Identification of stable QTLs causing chalk in rice grains in nine environments.

Abstract

A novel QTL cluster for chalkiness on Chr04 was identified using single environment analysis and joint mapping across 9 environments in Asia and South American. QTL NILs showed that each had a significant effect on chalk. Chalk in rice grains leads to a significant loss in the proportion of marketable grains in a harvested crop, leading to a significant financial loss to rice farmers and traders. To identify the genetic basis of chalkiness, two sets of recombinant inbred lines (RILs) derived from reciprocal crosses between Lemont and Teqing were used to find stable QTLs for chalkiness. The RILs were grown in seven locations in Asia and Latin American and in two controlled environments in phytotrons. A total of 32 (21) and 46 (22) QTLs for DEC and PGWC, most of them explaining more than 10% of phenotypic variation, were detected based on single environment analysis in T/L (L/T) population, respectively. Seven (2) and 7 (3) QTLs for DEC and PGWC were identified in the T/L (L/T) population using joined analysis across all environments, respectively.
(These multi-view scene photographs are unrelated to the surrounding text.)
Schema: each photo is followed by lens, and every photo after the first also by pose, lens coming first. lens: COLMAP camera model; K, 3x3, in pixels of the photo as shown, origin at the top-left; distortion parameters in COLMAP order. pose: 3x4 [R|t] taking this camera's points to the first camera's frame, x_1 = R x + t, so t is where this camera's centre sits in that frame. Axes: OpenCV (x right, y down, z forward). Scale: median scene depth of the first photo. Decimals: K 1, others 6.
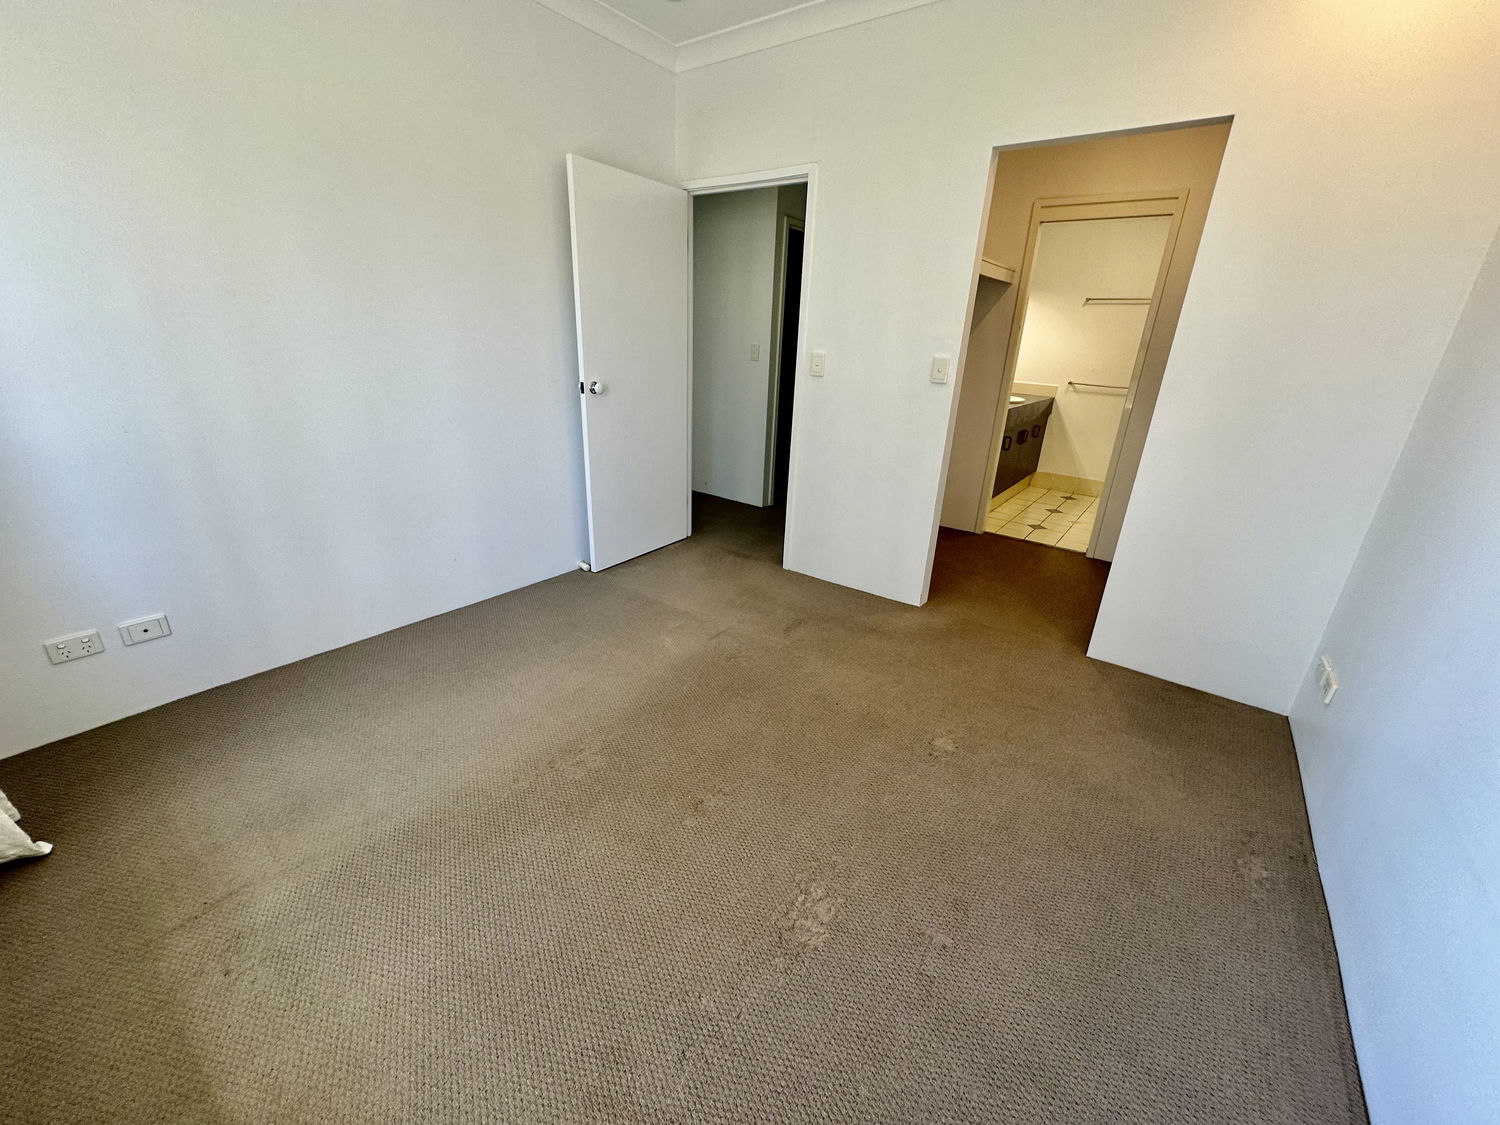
lens RADIAL K [[599.3, 0, 750.8], [0, 599.3, 562.3], [0, 0, 1]] dist [-0.004473, -0.000638]
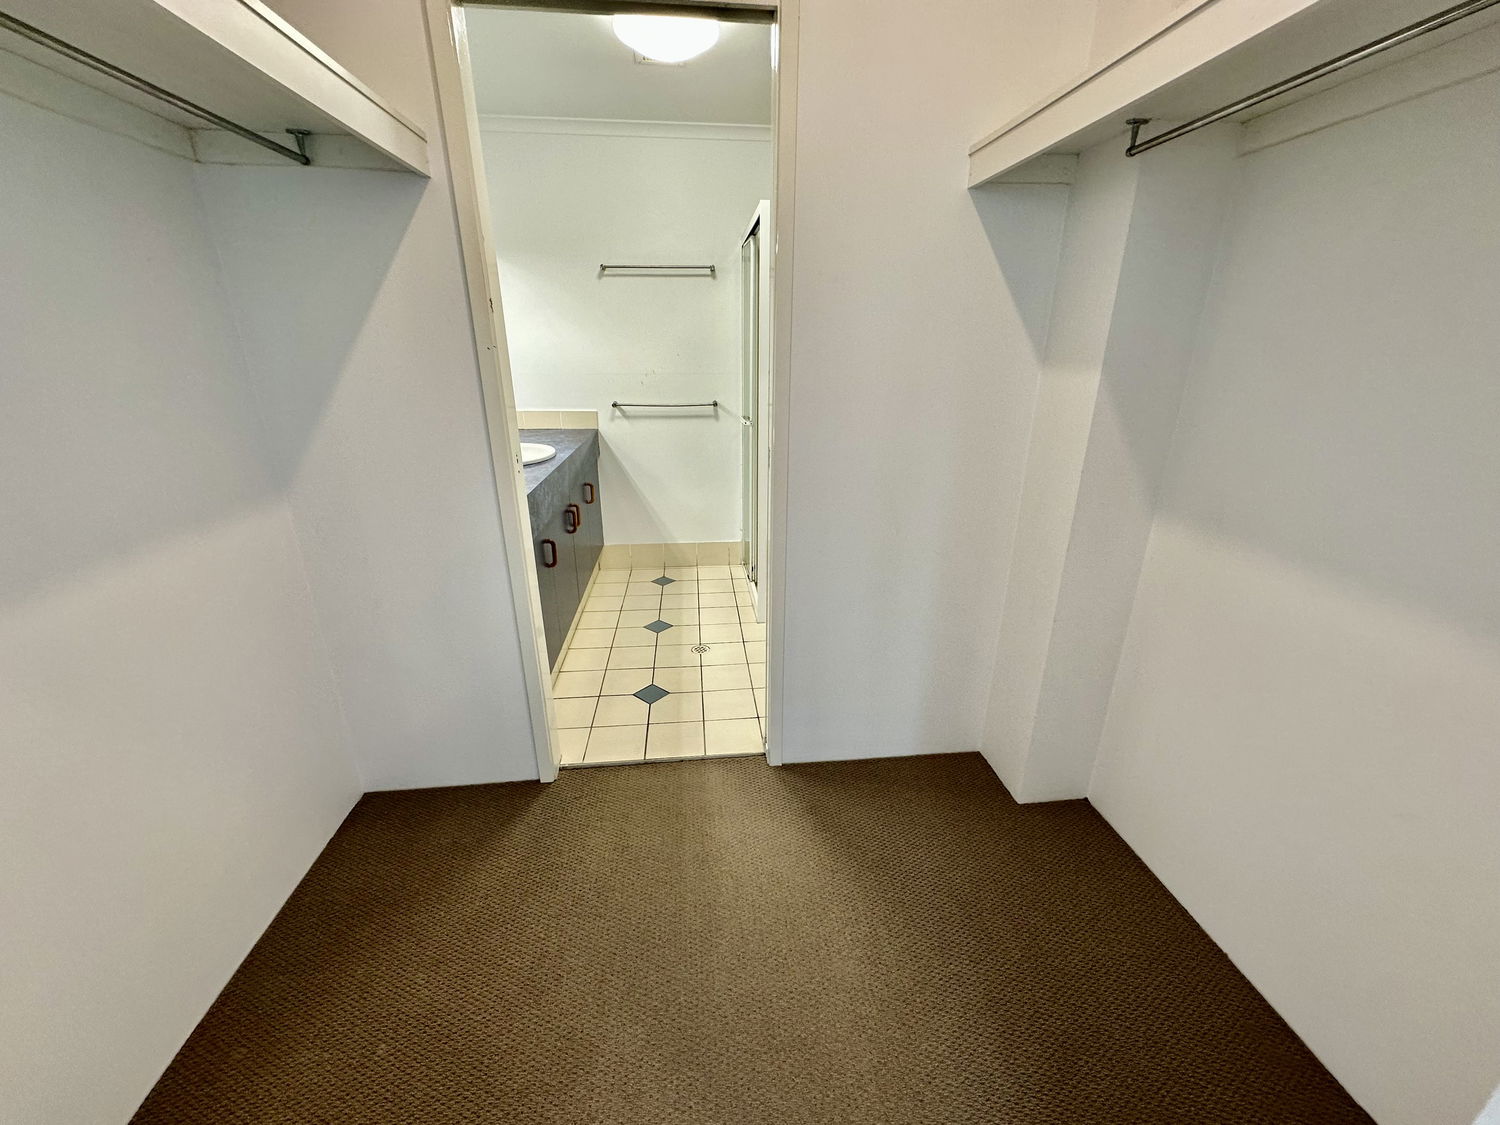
lens RADIAL K [[599.3, 0, 754.1], [0, 599.3, 560.3], [0, 0, 1]] dist [-0.004473, -0.000638]
pose [[0.736098, -0.263137, 0.623633, 0.222746], [0.272951, 0.958505, 0.082258, -0.165087], [-0.619401, 0.109671, 0.777377, 0.469685]]
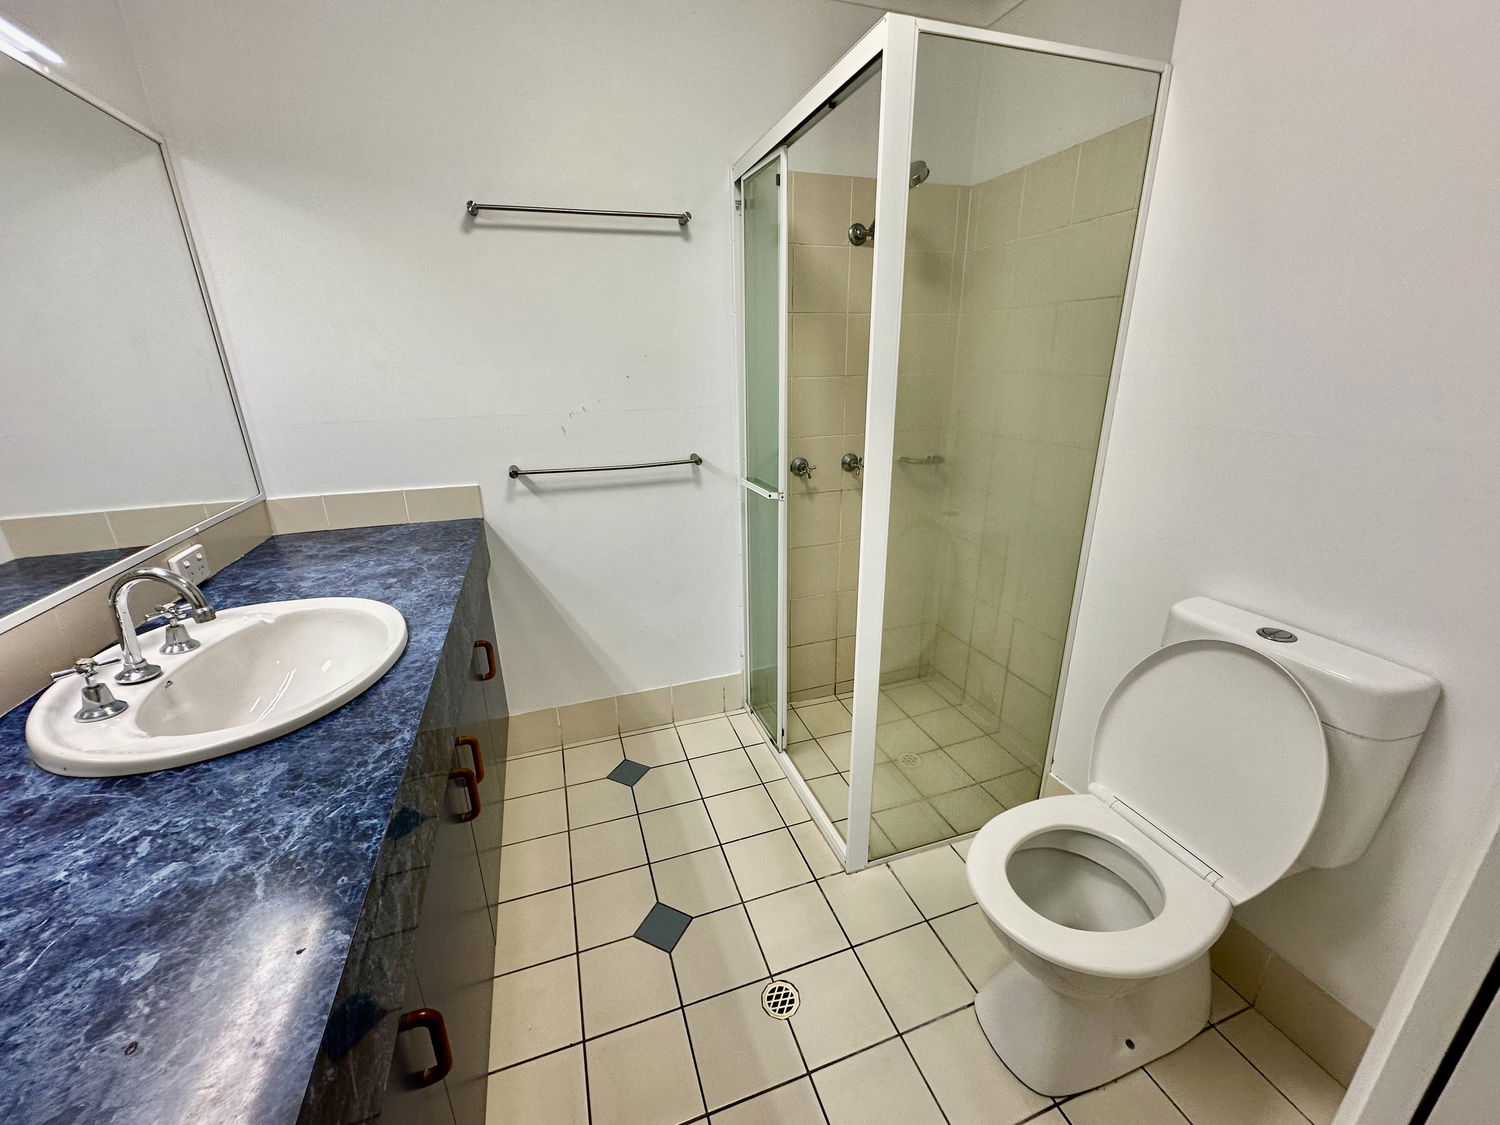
lens RADIAL K [[599.3, 0, 747.3], [0, 599.3, 565.1], [0, 0, 1]] dist [-0.004473, -0.000638]
pose [[0.569703, -0.315071, 0.759057, 0.357025], [0.339560, 0.931316, 0.131719, -0.264701], [-0.748423, 0.182705, 0.637559, 0.736322]]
Six major QTLs clusters were found on five chromosomes: 1, 2, 4, 5 and 11. The biggest cluster at id4007289-RM252 on Chr04 was a novelty, including 16 and 4 QTLs detected by single environment analysis and joint mapping across all environments, respectively. The detected digenic epistatic QTLs explained up to 13% of phenotypic variation, suggesting that epistasis play an important role in the genetic control of chalkiness in rice. QTL NILs showed that each QTL cluster had a significant effect on chalk. These chromosomal regions could be targets for MAS, fine mapping and map-based cloning for low chalkiness breeding.